Betsy is pictured with a broadcaster at the Museum of Ventura County in 1993. She was the editor and publisher of The Broadcaster Magazine for the Farm Bureau of Ventura County, which later became Central Coast Farm & Ranch, from 1988 to 2009.

Your family has a deeply rooted history in the Santa Paula valley. How did this impact your view of giving back to your community?

I think it definitely did, and it was really my mother, Elizabeth Munger Blanchard. She was a local girl. Her family goes back a long time in Santa Paula, and Mom was very much involved in the community, you know, school boards, she was president of the Interface, president of the Ventura County Museum, so she was certainly my example.

Tell me about your first memory of giving back, whether it was volunteering, philanthropy, or something else.

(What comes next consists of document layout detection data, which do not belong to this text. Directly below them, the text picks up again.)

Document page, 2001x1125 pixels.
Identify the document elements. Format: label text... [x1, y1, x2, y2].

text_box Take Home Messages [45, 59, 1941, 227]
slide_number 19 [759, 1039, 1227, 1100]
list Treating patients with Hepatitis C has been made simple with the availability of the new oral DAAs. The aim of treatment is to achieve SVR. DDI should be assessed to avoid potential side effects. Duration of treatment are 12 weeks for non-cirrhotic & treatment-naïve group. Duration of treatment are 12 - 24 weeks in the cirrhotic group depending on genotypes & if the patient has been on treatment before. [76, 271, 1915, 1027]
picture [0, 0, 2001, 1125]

I think I was 9, and it was a boring summer in Santa Paula, and so my friends and I decided we would go and collect money for the children at the cerebral palsy school in Santa Paula. So we took our coffee can, and we went to the neighborhood, knocked on the doors, and I think we got about maybe $3. Now, I must say that how that money was going to get to the children, we hadn’t really thought that one through, so my mother comes home, and we tell her. She is aghast, appalled frankly, that her daughter and friends were out fleecing the neighborhood or however she thought of it. So she put me in the car with the coffee can, and off we went, and I made the presentation to the cerebral palsy school. But when I think about it, it’s amazing that I’ve become a fundraiser, because this was a real auspicious start.

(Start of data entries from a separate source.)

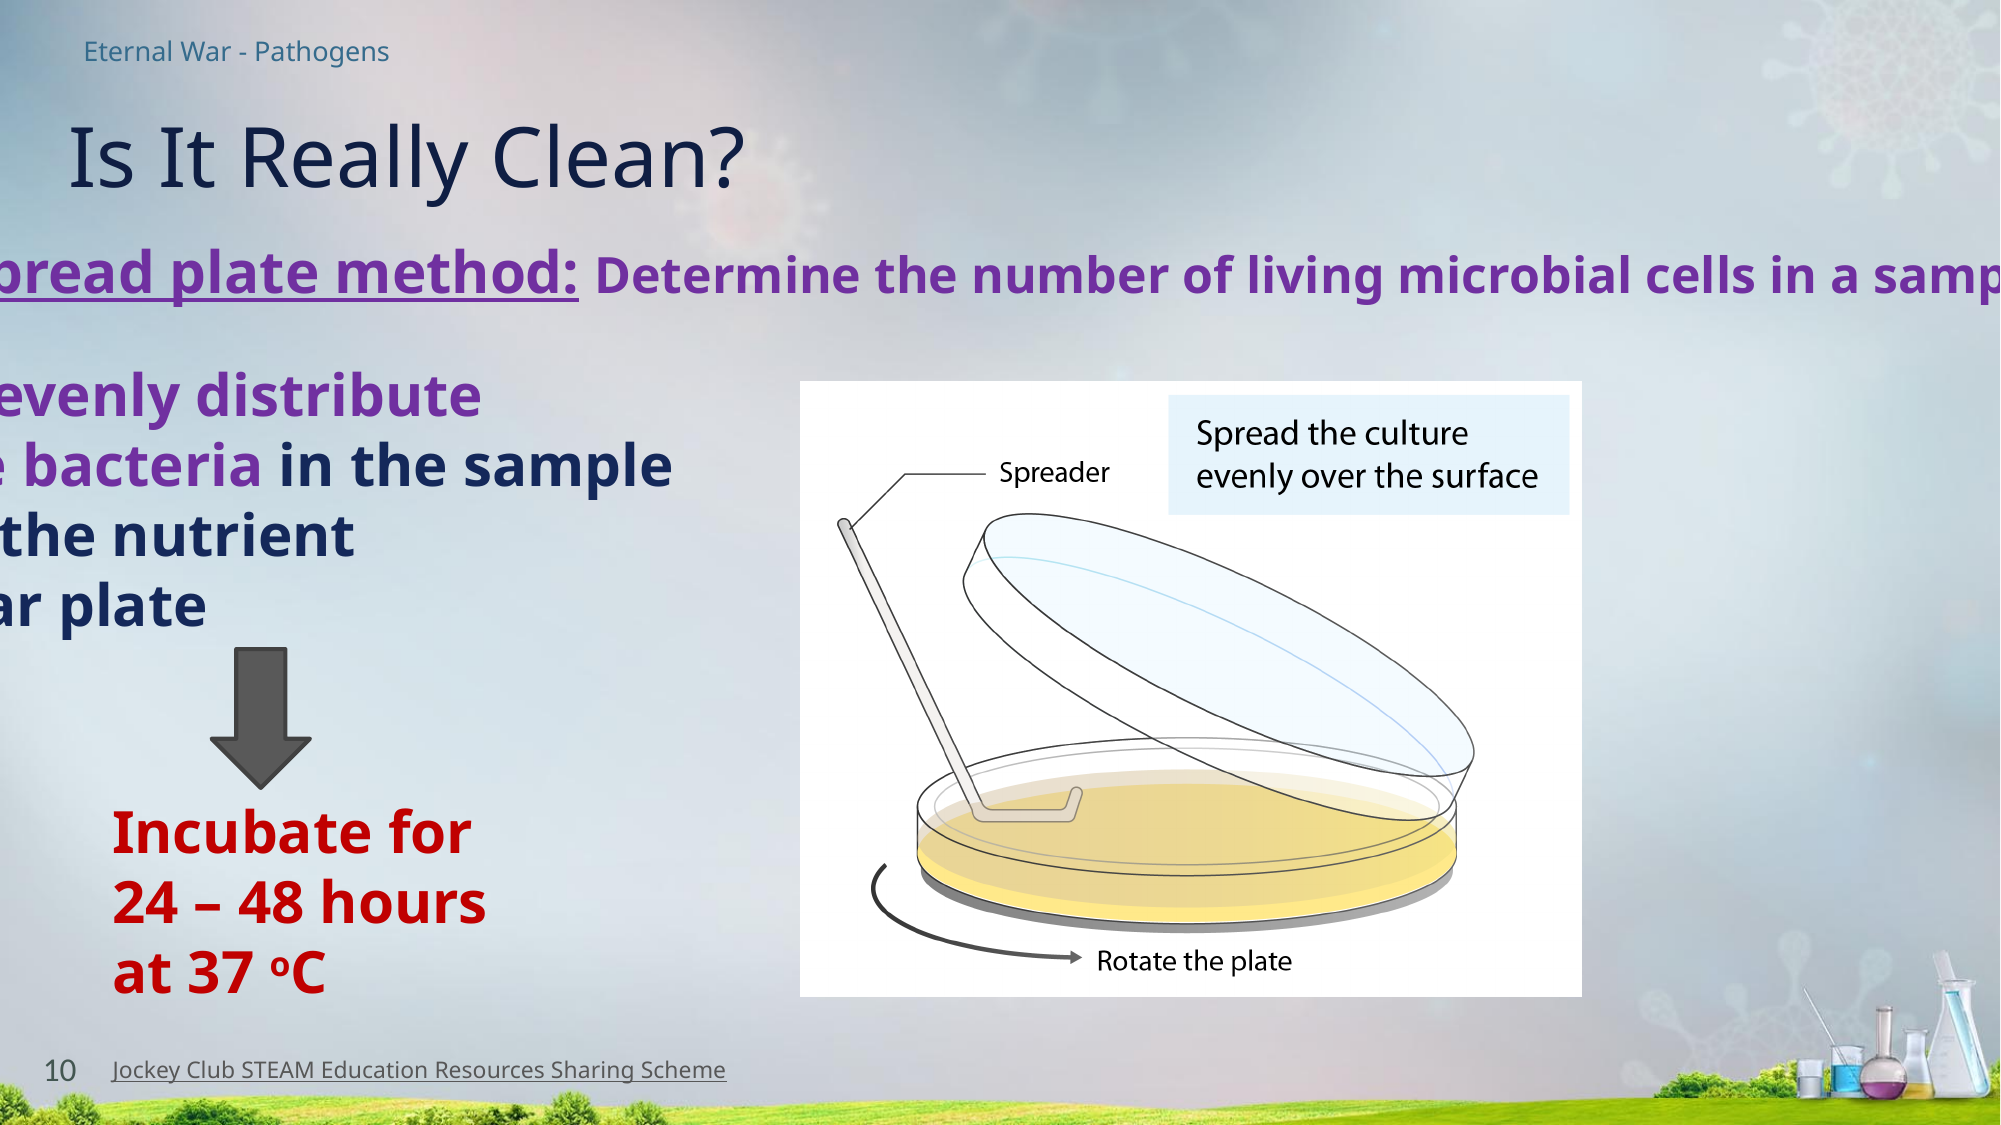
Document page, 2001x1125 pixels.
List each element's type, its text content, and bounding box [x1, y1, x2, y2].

text_box Is It Really Clean? [48, 46, 1459, 263]
text_box Spread plate method: Determine the number of living microbial cells in a sample [0, 227, 2000, 313]
picture [0, 0, 2001, 1125]
text_box [209, 647, 312, 790]
text_box Incubate for 24 – 48 hours at 37 oC [97, 787, 504, 1013]
text_box To evenly distribute the bacteria in the sample on the nutrient agar plate [0, 351, 704, 646]
slide_number 10 [18, 1038, 101, 1099]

What sparked your interest in art?

My older brother, who has since passed, loved music. And I remember he was taking a music appreciation class at USC, and he would pass along various records, and I remember there was a Wagner piece, and it’s the Overture to “Tannhäuser,” and it’s this very uplifting, “bom, bom, bom, bom, ba da da dum.” And I was 7 years younger than he, so I was probably in middle school, and it just stirred me to the core. So I think music was my kind of entry drug, if you will. Ventura had a project called the Design House which was great fun, and I was involved with that. And then I was named interim executive director of the Ventura County Symphony (one of the two original symphonies that combined into the New West Symphony in 1995), so I think that’s probably the way I was indoctrinated.

Would you tell me a little bit about the Limoneira Foundation Fund and its grantmaking?

The fund itself began in the early ‘90s and it did small, ad hoc kinds of giving. I joined the board of Limoneira in 2017, and started working with then Jim Rivera at the Ventura County Community Foundation. And 2018 was our first grant year, and it was kind of a live and learn. I remember in 2018, I think it was the Montecito Bank & Trust Community Dividends event, and I mentioned, “Oh, we’ve got this foundation.” It was like, “Y’all come!” We had over 60 applications, so we quickly learned we needed to be more targeted, and we’re still kind of working on that. Our mission is really to support the cultural, the educational, the business vitality of the areas in which we live and work. But in the first couple of years, it was kind of broad Ventura County, so now we say it’s the communities of the Santa Clara Valley, so Ventura, Santa Paula, Fillmore, Piru, and also Oxnard, because frankly they are underserved. And we’re not a big foundation; we have about $150,000 that we give each year. We like to be able to concentrate on a smaller group and make more meaningful grants, but it’s been such an opportunity and a privilege to hear about all the really amazing nonprofits and the work they’re doing, and of course the support they get from VCCF.

Do you have any advice for anyone who wants to give back?

You don’t have to choose something lofty, you know, world peace. You don’t have to be Miss America. But do what’s important to you, and it may be something very small, or you think it’s small. Just get involved at whatever level, and it may be at your school board, or your church. Maybe that’s the only thing you do, and that’s alright. You don’t have to be the volunteer queen. Follow your gut and your heart, and work hard and try to do the best you can for that particular bit of your heart.